---------- Extracted entries ----------

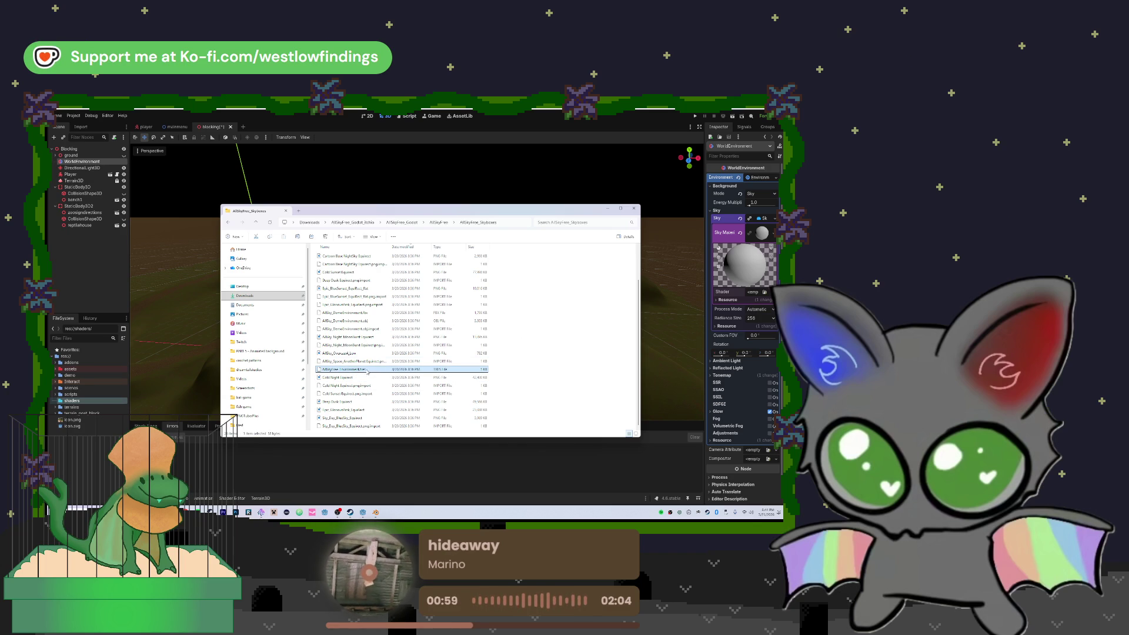
mouse_move(331, 372)
left_mouse_down()
mouse_move(341, 371)
mouse_move(330, 389)
mouse_move(100, 401)
left_mouse_up()
left_click(94, 403)
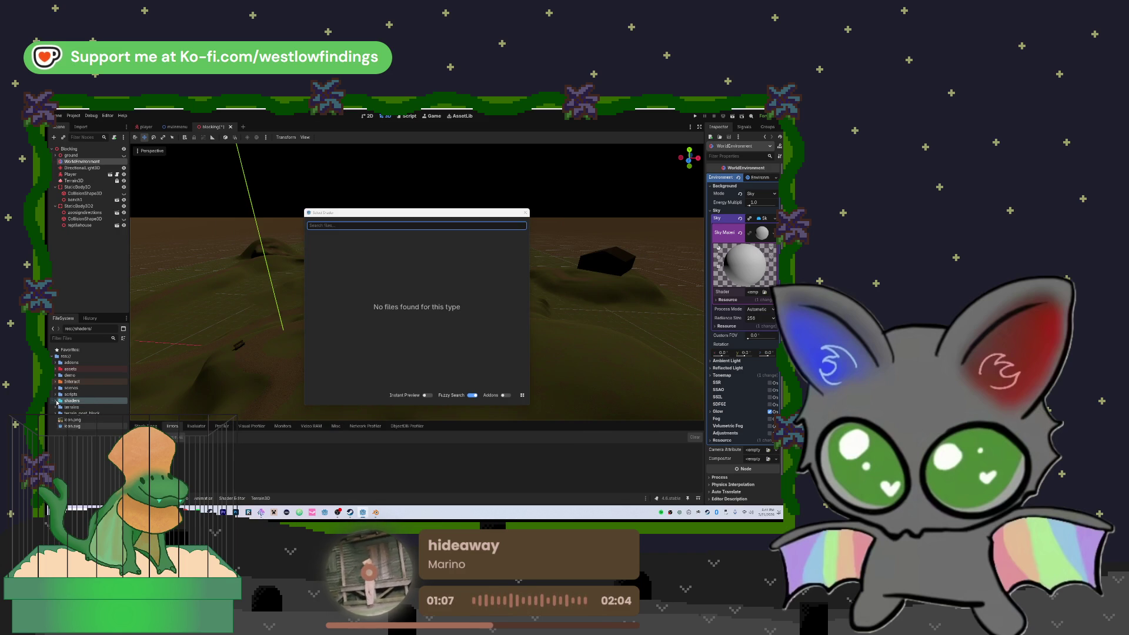
- Expand the shaders folder and try dropping AllSkyFree_Environment.tres onto the Shader slot
left_click(525, 213)
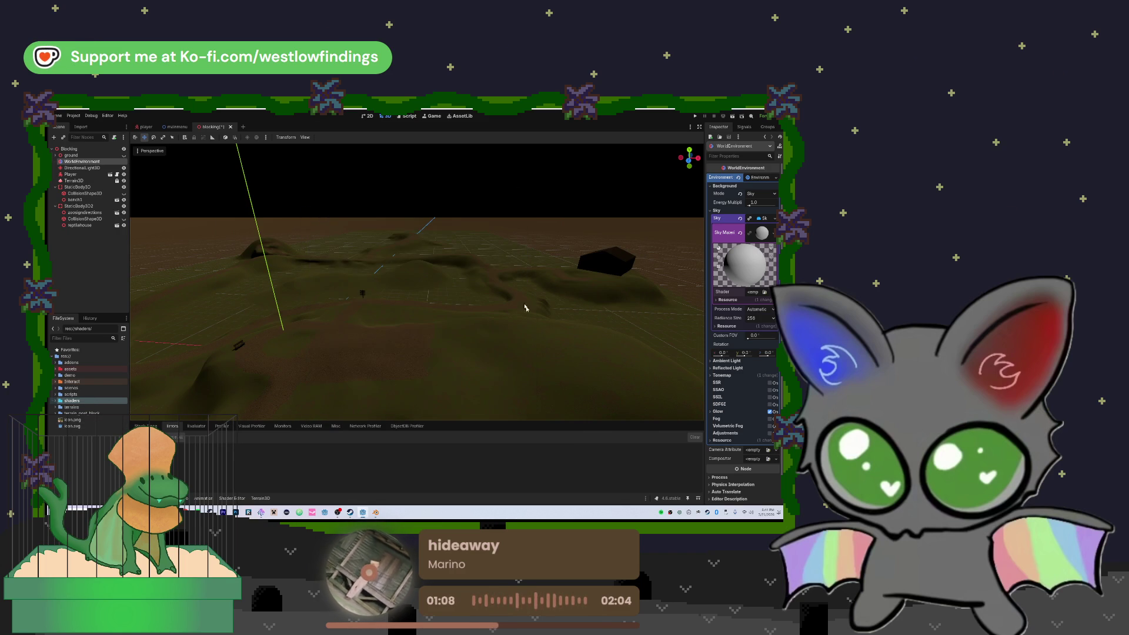
double_click(70, 401)
mouse_move(71, 407)
left_mouse_down()
mouse_move(317, 408)
mouse_move(742, 350)
mouse_move(765, 294)
left_mouse_up()
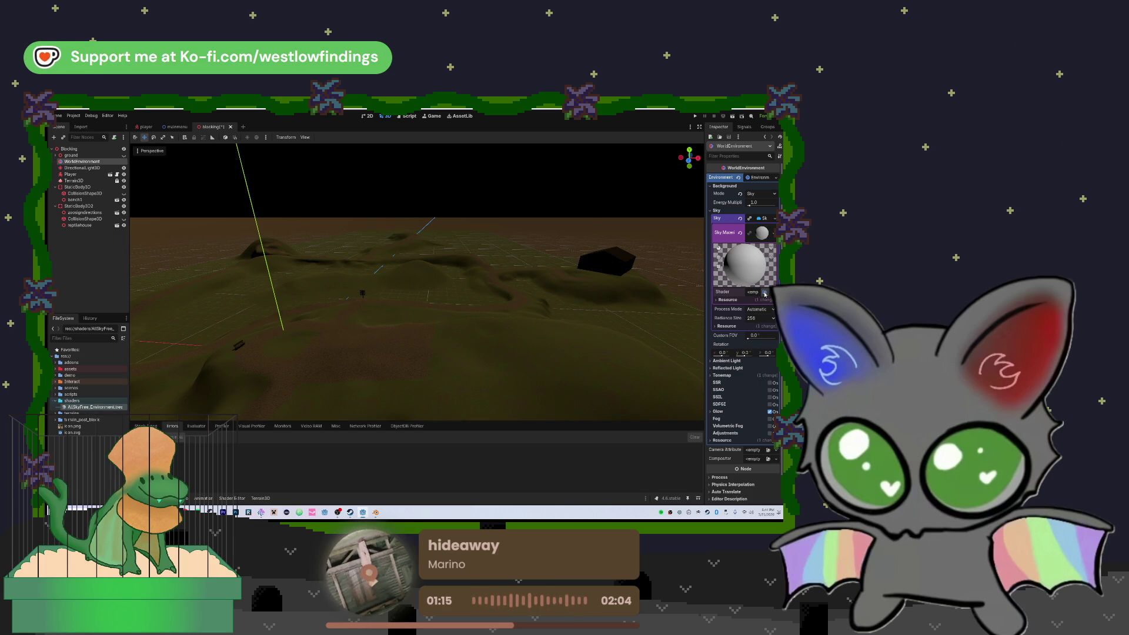
- Reopen the shader picker, turn off fuzzy search, close it, and expand the material details
left_click(765, 293)
left_click(473, 395)
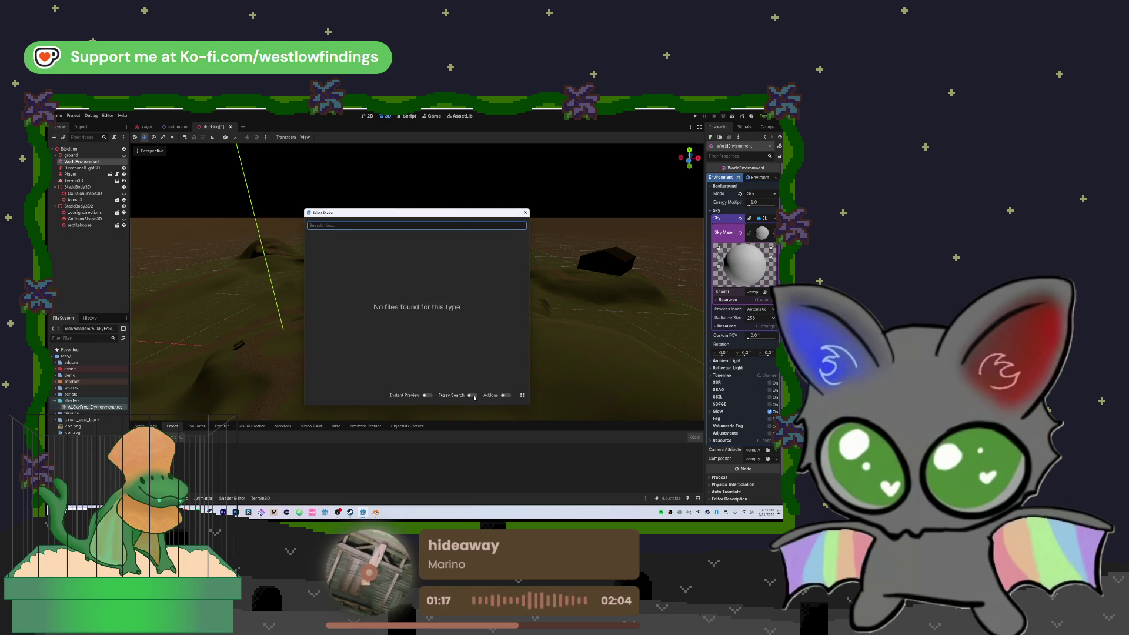
left_click(525, 213)
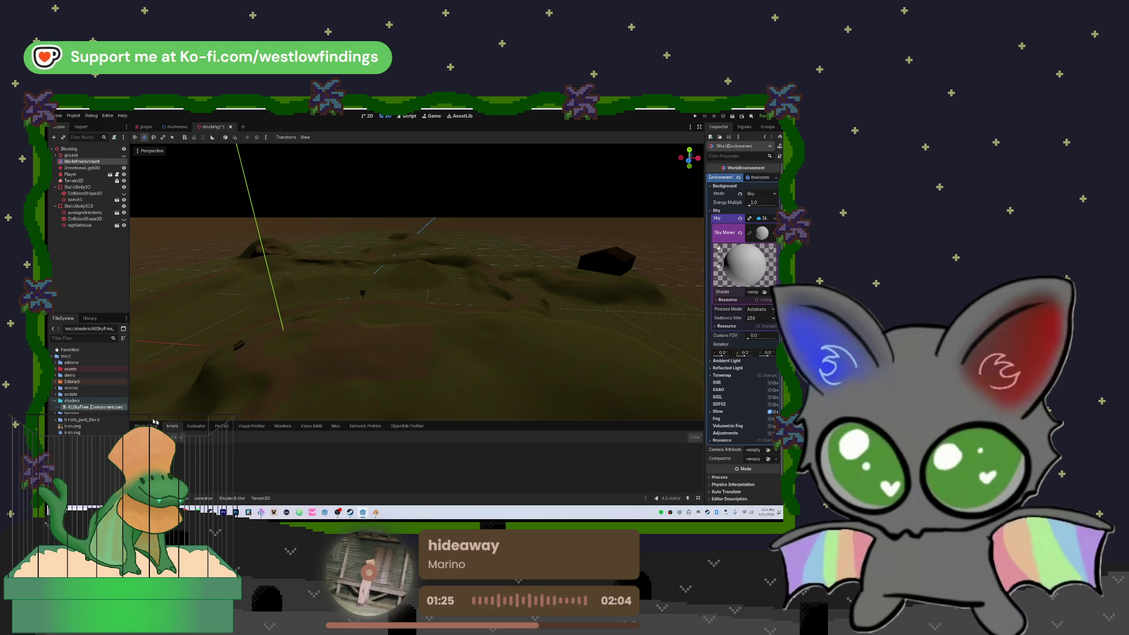
left_click(726, 300)
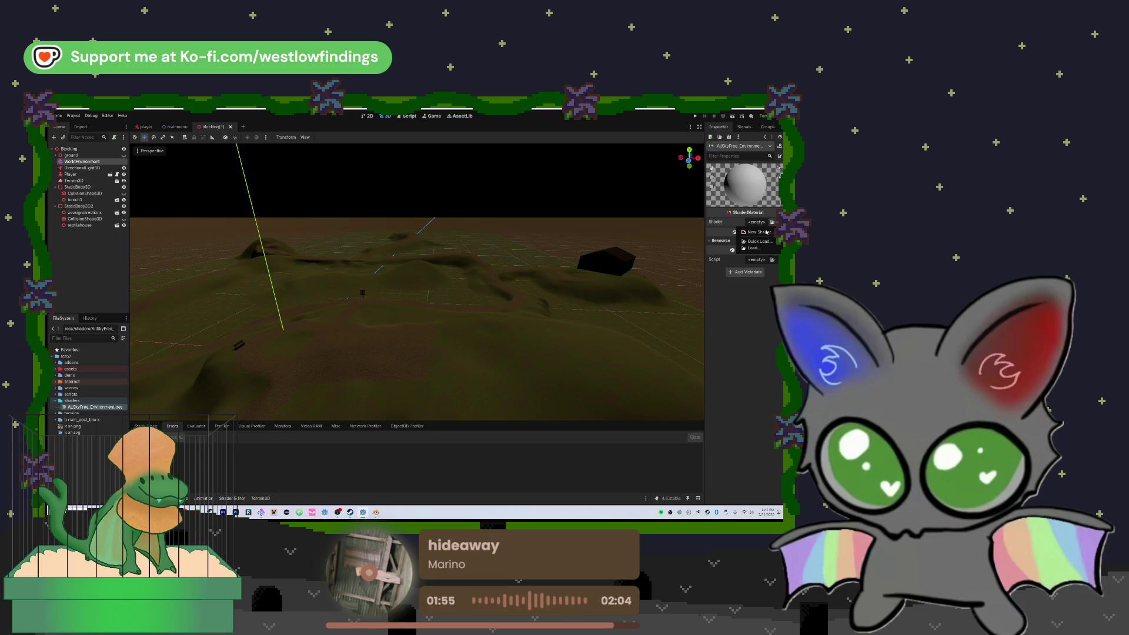
- Start a new shader, but pick and load the existing shader file path instead
left_click(766, 234)
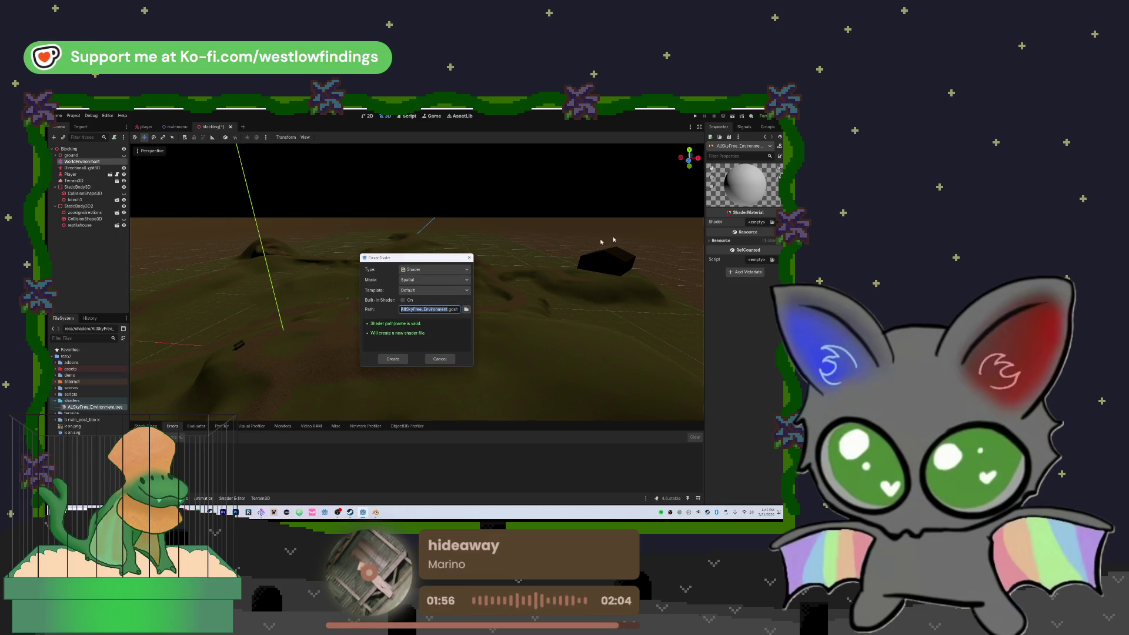
left_click(427, 281)
key("Escape")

----------

= Exercise description =
Return the full listing above exactly as written, and omit the pictures.

= Output of the task =
mouse_move(331, 372)
left_mouse_down()
mouse_move(341, 371)
mouse_move(330, 389)
mouse_move(100, 401)
left_mouse_up()
left_click(94, 403)
- Expand the shaders folder and try dropping AllSkyFree_Environment.tres onto the Shader slot
left_click(525, 213)
double_click(70, 401)
mouse_move(71, 407)
left_mouse_down()
mouse_move(317, 408)
mouse_move(742, 350)
mouse_move(765, 294)
left_mouse_up()
- Reopen the shader picker, turn off fuzzy search, close it, and expand the material details
left_click(765, 293)
left_click(473, 395)
left_click(525, 213)
left_click(726, 300)
- Start a new shader, but pick and load the existing shader file path instead
left_click(766, 234)
left_click(427, 281)
key("Escape")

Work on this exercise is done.